Exercise goal
Please output, word for word, only the lines of the records below that start with the line containing "scientific name: Digenea simplex" and go on through the line containing "island: Isla Cancun".

Materials provided
+++
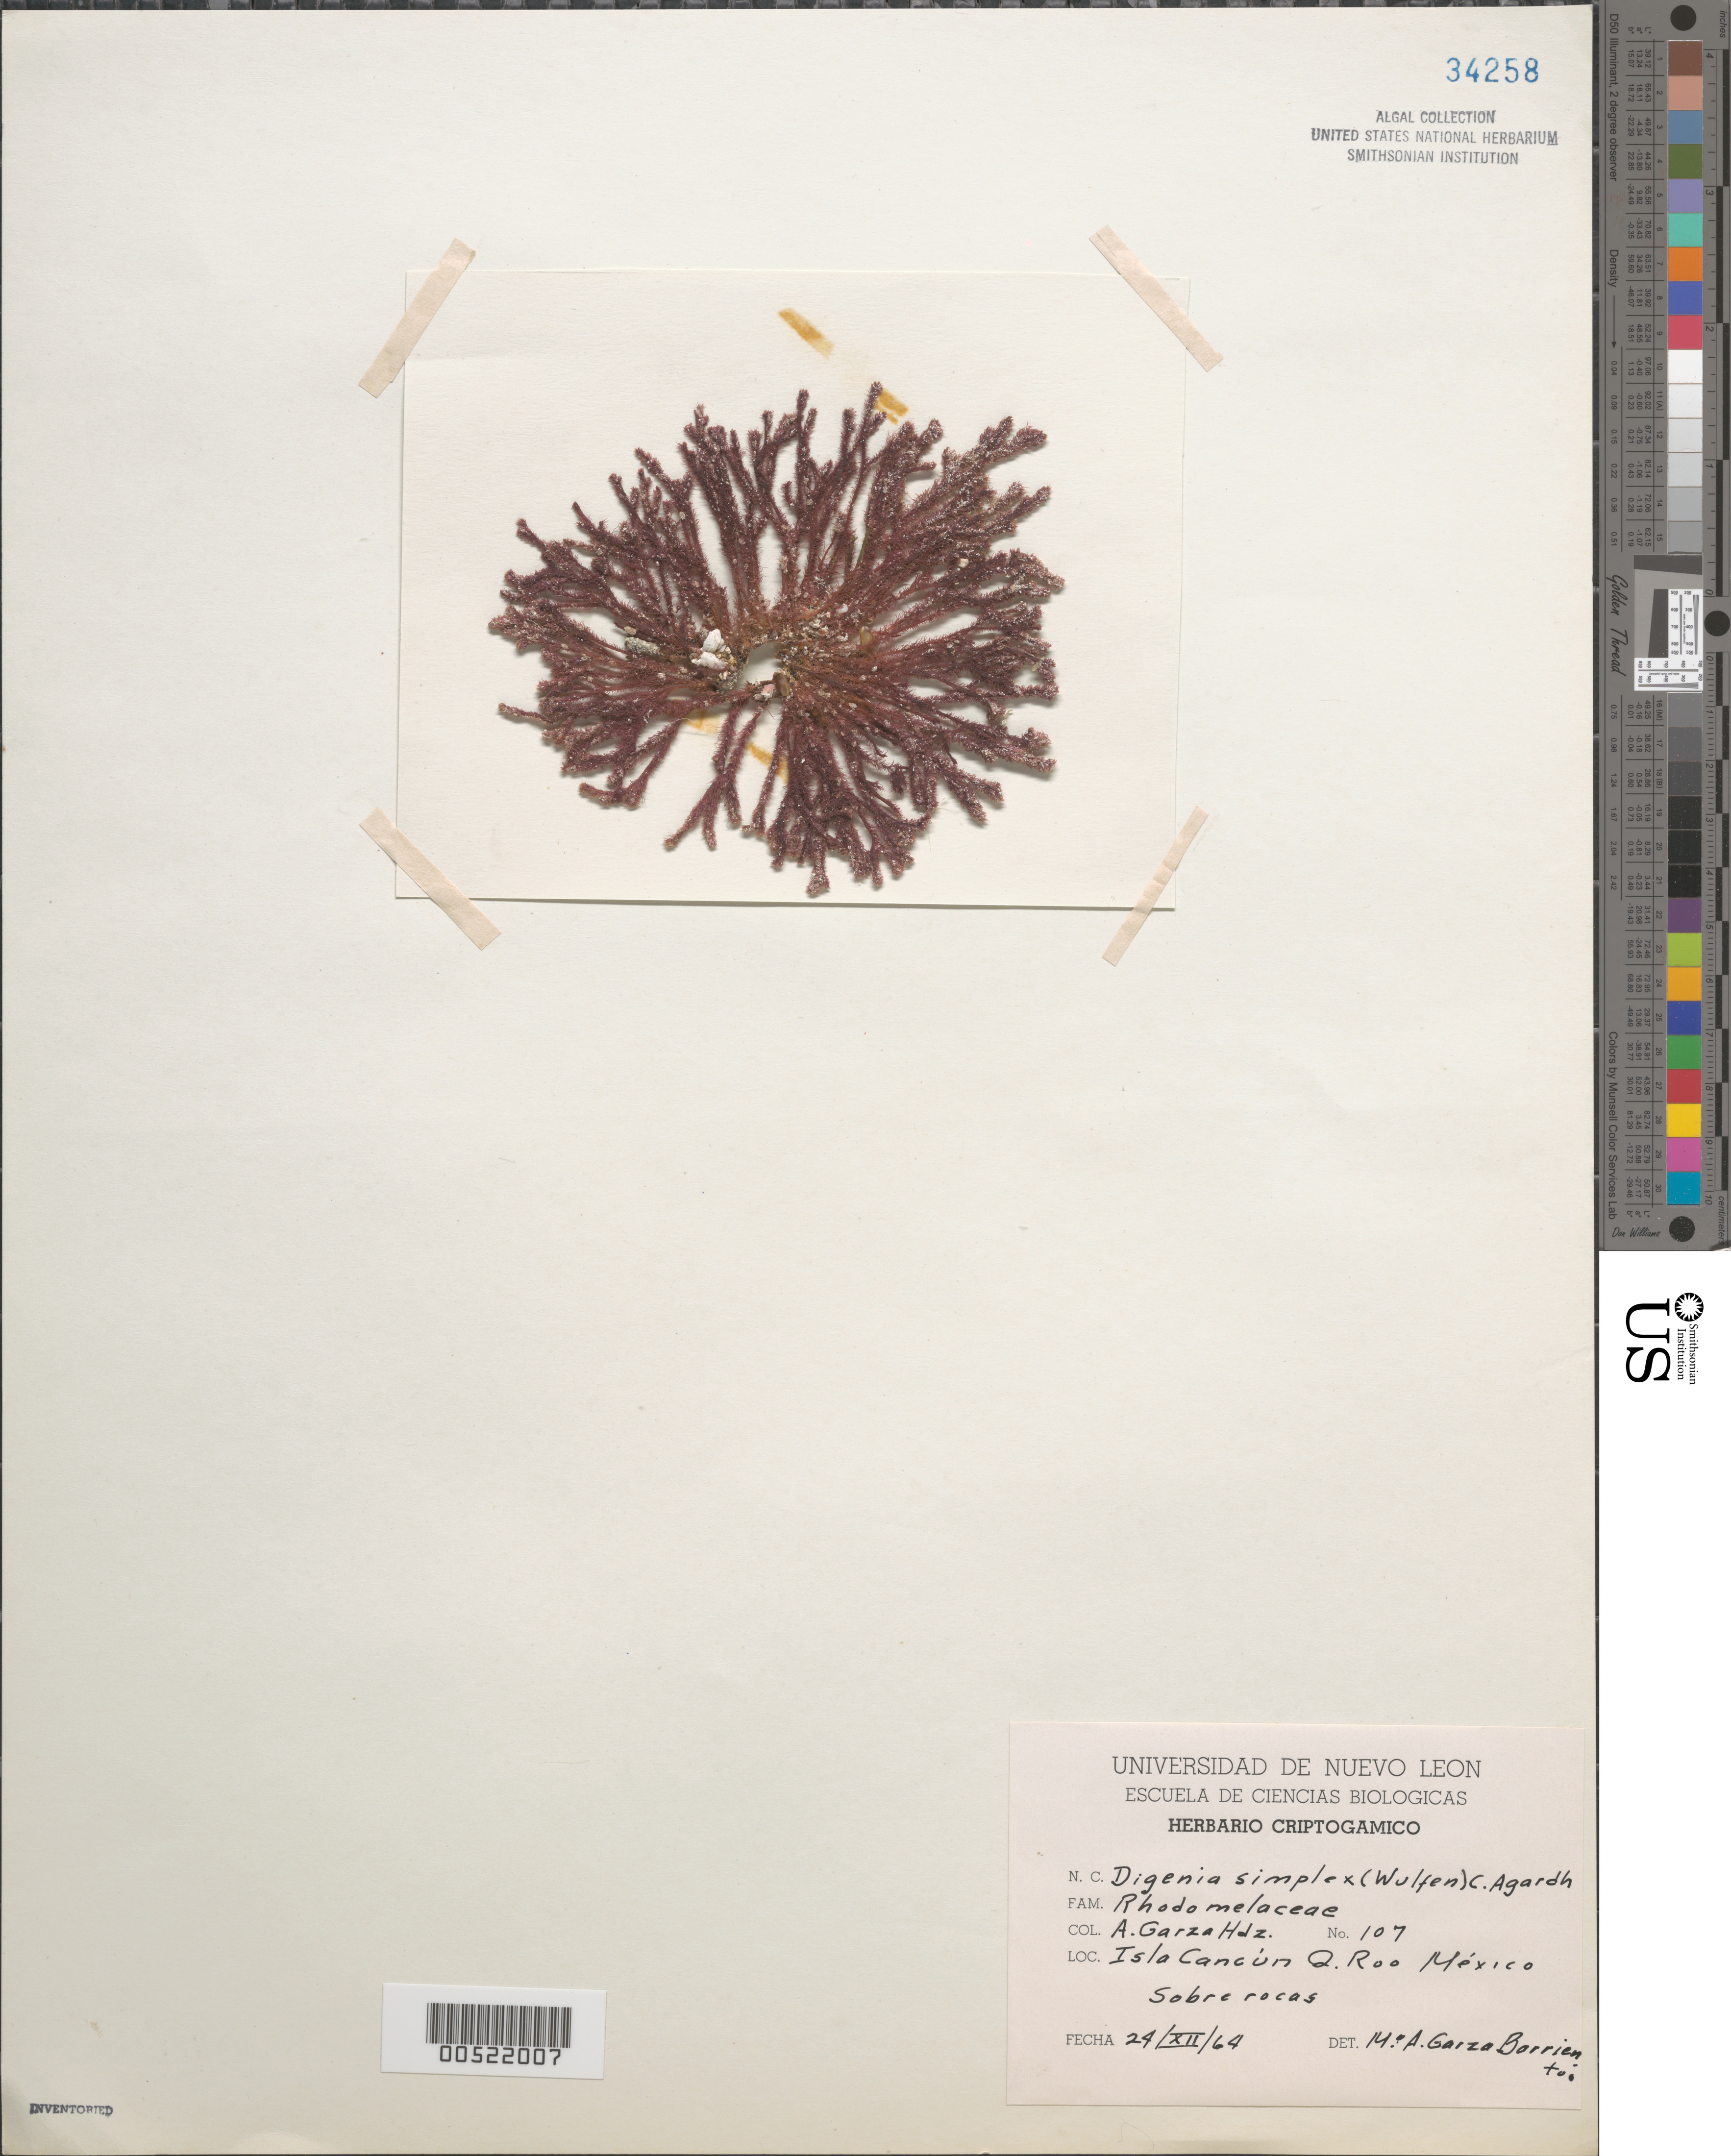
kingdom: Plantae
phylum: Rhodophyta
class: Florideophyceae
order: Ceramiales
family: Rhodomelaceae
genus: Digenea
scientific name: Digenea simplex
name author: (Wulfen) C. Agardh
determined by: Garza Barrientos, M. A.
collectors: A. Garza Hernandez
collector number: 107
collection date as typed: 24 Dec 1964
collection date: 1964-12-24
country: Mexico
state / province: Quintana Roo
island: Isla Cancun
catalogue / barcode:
+++
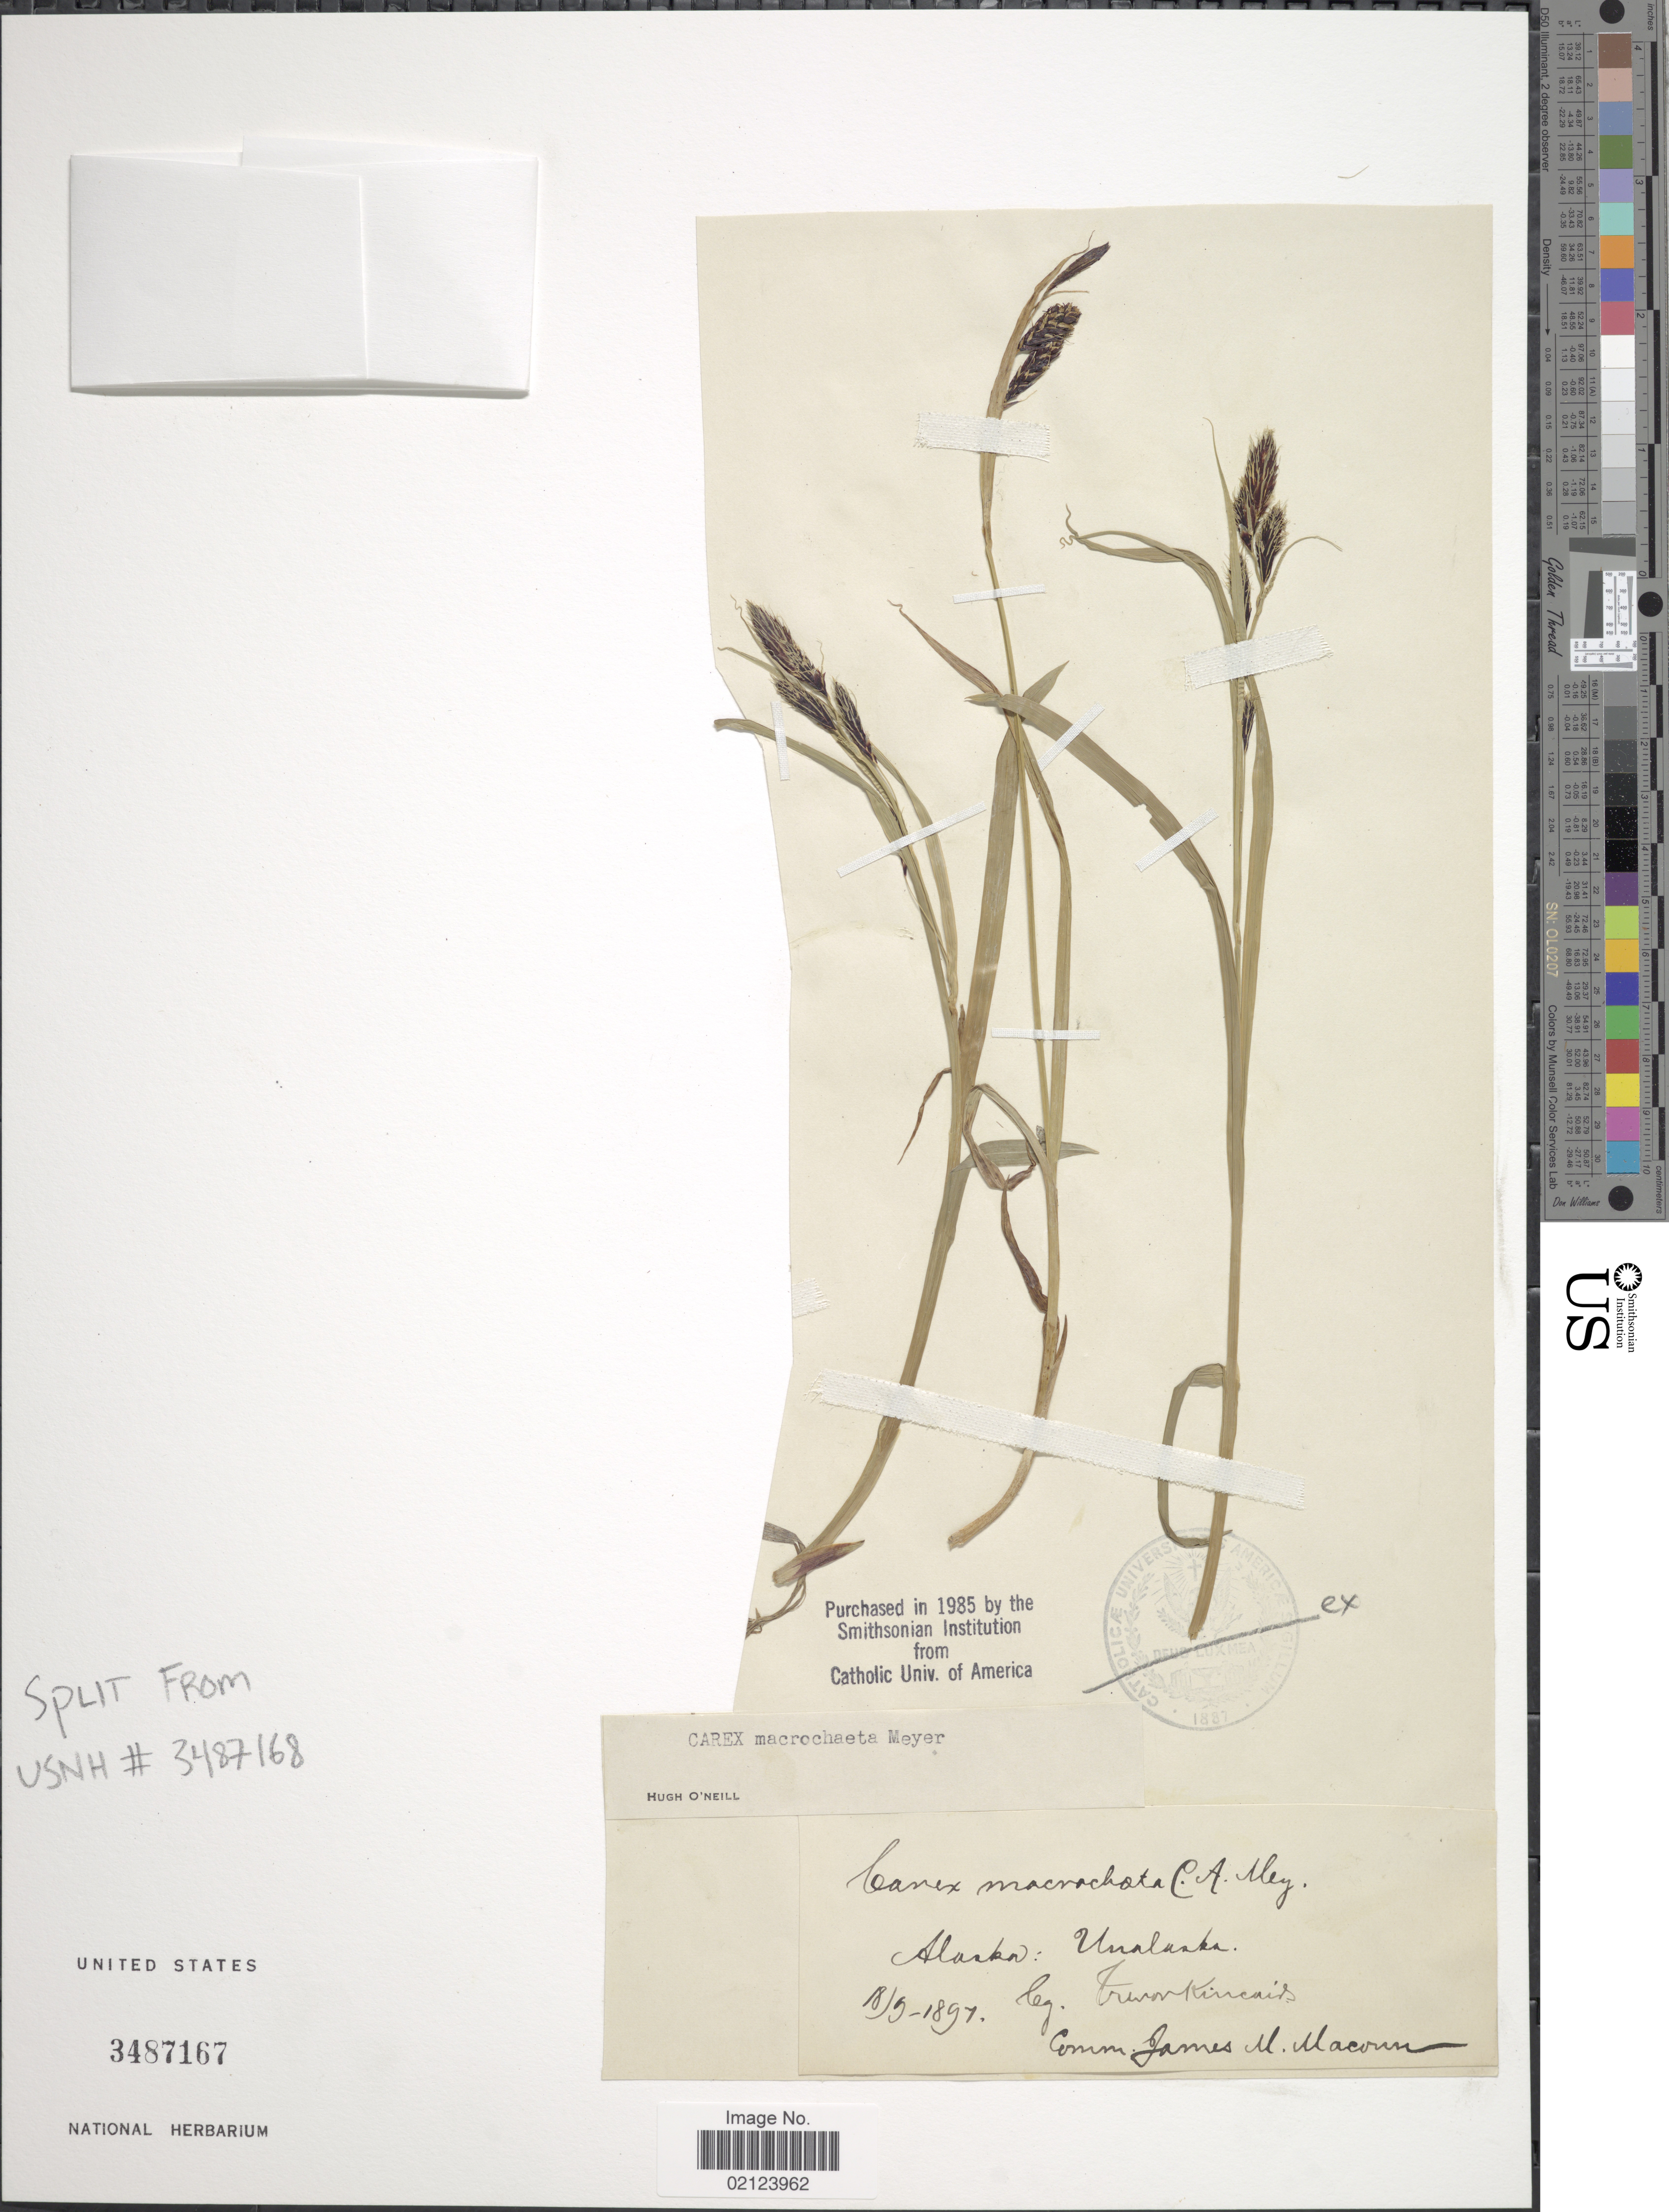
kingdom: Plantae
+++
Response
scientific name: Digenea simplex
name author: (Wulfen) C. Agardh
determined by: Garza Barrientos, M. A.
collectors: A. Garza Hernandez
collector number: 107
collection date as typed: 24 Dec 1964
collection date: 1964-12-24
country: Mexico
state / province: Quintana Roo
island: Isla Cancun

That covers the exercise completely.